Source records:

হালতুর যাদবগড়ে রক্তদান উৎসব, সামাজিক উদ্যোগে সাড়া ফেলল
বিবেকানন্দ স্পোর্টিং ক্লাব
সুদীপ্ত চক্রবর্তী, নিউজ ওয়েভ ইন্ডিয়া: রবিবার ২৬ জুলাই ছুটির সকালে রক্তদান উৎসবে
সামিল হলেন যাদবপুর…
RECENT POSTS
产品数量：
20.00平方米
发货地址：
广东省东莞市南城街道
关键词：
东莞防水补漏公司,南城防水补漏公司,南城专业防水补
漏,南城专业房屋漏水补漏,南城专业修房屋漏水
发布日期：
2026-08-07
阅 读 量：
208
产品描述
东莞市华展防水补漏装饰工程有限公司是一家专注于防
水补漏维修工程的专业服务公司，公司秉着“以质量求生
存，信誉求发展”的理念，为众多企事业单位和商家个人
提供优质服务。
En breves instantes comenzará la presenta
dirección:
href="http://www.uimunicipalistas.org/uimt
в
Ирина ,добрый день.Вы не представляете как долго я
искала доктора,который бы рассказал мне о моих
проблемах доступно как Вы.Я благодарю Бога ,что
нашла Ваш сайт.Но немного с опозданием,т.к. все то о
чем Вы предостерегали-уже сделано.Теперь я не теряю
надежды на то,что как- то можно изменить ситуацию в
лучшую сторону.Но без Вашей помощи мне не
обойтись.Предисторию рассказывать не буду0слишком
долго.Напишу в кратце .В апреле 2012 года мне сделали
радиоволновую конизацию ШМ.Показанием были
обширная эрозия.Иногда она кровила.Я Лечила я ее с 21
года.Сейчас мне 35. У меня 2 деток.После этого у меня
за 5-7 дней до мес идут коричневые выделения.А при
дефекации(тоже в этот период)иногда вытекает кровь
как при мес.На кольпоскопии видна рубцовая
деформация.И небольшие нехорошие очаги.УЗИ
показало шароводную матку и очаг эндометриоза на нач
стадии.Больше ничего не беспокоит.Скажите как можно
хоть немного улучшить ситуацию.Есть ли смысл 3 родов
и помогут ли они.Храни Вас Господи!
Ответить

Task brief:
What is needed is an exact copy of the lines from the one holding "за 5-7 дней" through the final line of the material.

Solution:
за 5-7 дней до мес идут коричневые выделения.А при
дефекации(тоже в этот период)иногда вытекает кровь
как при мес.На кольпоскопии видна рубцовая
деформация.И небольшие нехорошие очаги.УЗИ
показало шароводную матку и очаг эндометриоза на нач
стадии.Больше ничего не беспокоит.Скажите как можно
хоть немного улучшить ситуацию.Есть ли смысл 3 родов
и помогут ли они.Храни Вас Господи!
Ответить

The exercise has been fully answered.